(Dataset items)
Start of Block
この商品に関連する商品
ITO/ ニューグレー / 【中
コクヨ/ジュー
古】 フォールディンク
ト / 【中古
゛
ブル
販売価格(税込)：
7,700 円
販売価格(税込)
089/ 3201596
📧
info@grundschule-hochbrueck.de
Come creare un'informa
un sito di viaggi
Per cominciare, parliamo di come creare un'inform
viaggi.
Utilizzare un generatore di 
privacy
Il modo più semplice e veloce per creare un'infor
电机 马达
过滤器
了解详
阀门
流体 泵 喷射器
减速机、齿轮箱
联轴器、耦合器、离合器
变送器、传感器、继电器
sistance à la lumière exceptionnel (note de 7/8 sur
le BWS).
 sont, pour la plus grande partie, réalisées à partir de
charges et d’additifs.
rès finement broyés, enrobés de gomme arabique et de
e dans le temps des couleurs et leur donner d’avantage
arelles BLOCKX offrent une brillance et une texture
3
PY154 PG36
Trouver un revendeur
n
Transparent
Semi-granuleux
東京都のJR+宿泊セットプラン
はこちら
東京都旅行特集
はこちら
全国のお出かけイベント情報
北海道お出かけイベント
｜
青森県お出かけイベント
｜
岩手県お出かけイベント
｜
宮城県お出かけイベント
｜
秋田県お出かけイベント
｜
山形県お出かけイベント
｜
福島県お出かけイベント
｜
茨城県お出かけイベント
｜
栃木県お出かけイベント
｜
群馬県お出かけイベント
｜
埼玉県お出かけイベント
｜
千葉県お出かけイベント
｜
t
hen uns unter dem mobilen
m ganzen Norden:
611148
End of Block
Start of Block
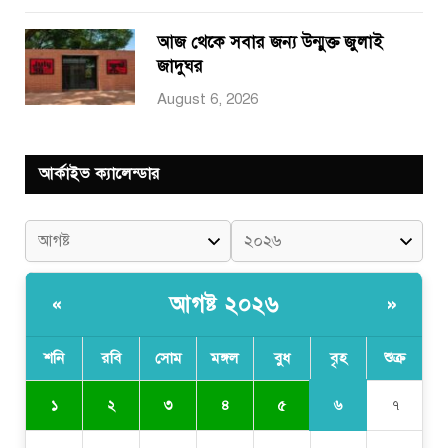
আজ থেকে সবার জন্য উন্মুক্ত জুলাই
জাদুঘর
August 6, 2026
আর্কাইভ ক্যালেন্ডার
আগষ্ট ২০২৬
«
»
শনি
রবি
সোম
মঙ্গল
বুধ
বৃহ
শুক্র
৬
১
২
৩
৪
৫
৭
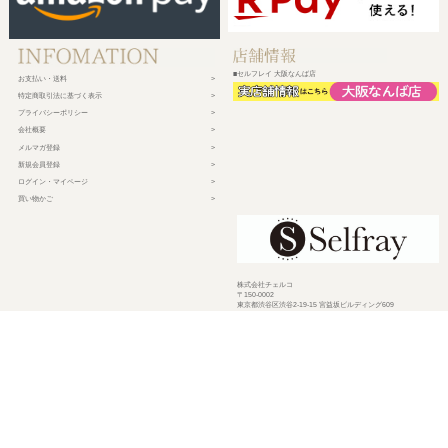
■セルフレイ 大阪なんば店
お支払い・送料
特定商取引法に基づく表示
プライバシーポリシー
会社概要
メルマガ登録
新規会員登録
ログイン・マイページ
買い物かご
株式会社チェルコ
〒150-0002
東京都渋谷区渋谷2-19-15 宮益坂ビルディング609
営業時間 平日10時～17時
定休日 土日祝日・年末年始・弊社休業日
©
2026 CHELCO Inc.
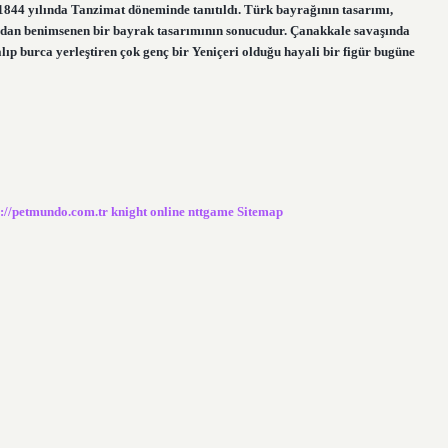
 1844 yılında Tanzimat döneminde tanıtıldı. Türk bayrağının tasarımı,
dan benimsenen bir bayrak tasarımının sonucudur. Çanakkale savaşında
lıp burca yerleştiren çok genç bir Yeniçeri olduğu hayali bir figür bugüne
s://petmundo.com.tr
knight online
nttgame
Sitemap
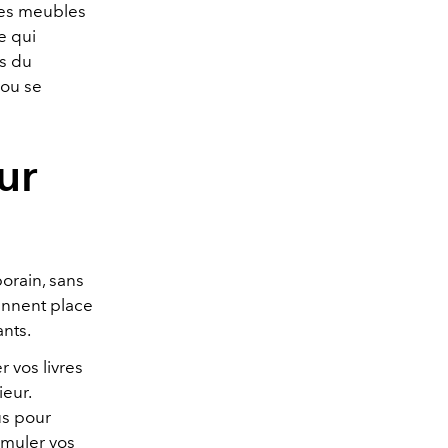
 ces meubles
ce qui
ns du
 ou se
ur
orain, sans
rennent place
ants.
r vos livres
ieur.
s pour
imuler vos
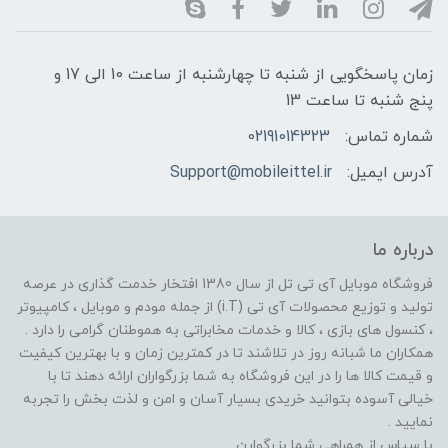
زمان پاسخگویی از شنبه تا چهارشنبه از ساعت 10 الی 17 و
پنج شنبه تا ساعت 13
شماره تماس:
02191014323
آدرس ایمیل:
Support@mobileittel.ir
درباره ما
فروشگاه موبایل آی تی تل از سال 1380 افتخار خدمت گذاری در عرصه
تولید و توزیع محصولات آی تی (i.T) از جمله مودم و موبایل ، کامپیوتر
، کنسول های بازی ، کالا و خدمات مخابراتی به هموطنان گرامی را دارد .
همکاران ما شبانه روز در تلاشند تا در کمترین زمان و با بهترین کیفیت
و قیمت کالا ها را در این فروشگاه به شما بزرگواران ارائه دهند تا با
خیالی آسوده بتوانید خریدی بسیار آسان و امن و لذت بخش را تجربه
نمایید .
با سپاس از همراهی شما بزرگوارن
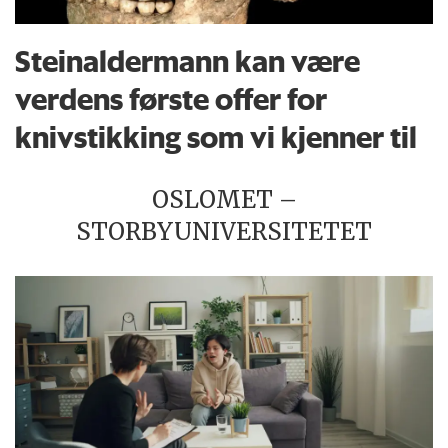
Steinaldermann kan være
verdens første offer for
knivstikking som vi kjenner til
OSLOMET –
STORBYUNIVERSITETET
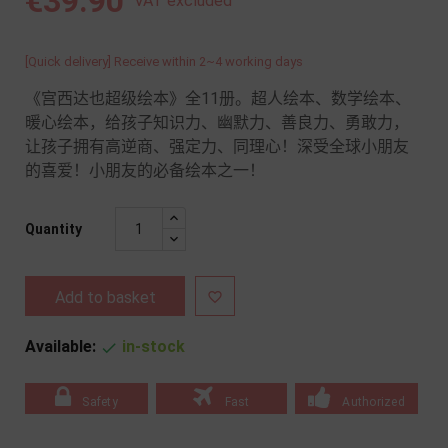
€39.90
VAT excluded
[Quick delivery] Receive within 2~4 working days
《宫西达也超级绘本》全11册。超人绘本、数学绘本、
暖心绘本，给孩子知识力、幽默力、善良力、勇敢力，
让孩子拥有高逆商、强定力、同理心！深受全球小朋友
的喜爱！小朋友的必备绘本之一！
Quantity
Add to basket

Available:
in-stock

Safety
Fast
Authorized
End of Block
Start of Block
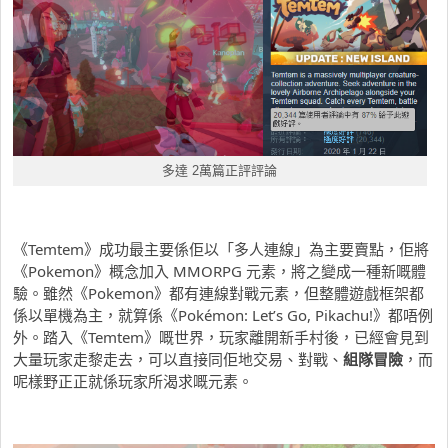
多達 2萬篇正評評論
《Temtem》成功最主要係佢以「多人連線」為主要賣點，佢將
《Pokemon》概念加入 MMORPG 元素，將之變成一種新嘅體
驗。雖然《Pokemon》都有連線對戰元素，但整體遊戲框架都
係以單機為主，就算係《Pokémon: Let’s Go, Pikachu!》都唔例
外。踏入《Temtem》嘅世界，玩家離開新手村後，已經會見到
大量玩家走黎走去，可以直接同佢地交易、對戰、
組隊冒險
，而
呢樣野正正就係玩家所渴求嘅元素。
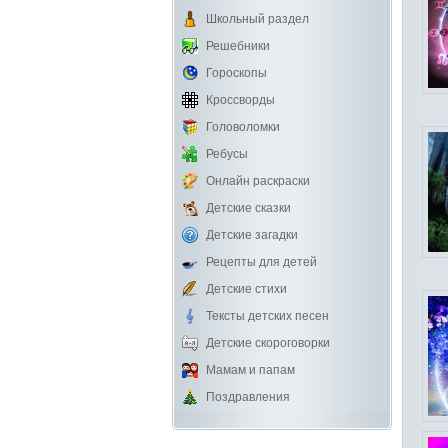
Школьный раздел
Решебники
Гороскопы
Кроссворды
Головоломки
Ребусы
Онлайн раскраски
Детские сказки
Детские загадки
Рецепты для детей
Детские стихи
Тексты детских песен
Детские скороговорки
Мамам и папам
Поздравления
End of Block
# Task:
Which lines above run from the one containing "この商品に関連する商品" down to the one containing "charges et d’additifs."? Repeat exactly those, both ends included, and nothing else.

# Output:
この商品に関連する商品
ITO/ ニューグレー / 【中
コクヨ/ジュー
古】 フォールディンク
ト / 【中古
゛
ブル
販売価格(税込)：
7,700 円
販売価格(税込)
089/ 3201596
📧
info@grundschule-hochbrueck.de
Come creare un'informa
un sito di viaggi
Per cominciare, parliamo di come creare un'inform
viaggi.
Utilizzare un generatore di 
privacy
Il modo più semplice e veloce per creare un'infor
电机 马达
过滤器
了解详
阀门
流体 泵 喷射器
减速机、齿轮箱
联轴器、耦合器、离合器
变送器、传感器、继电器
sistance à la lumière exceptionnel (note de 7/8 sur
le BWS).
 sont, pour la plus grande partie, réalisées à partir de
charges et d’additifs.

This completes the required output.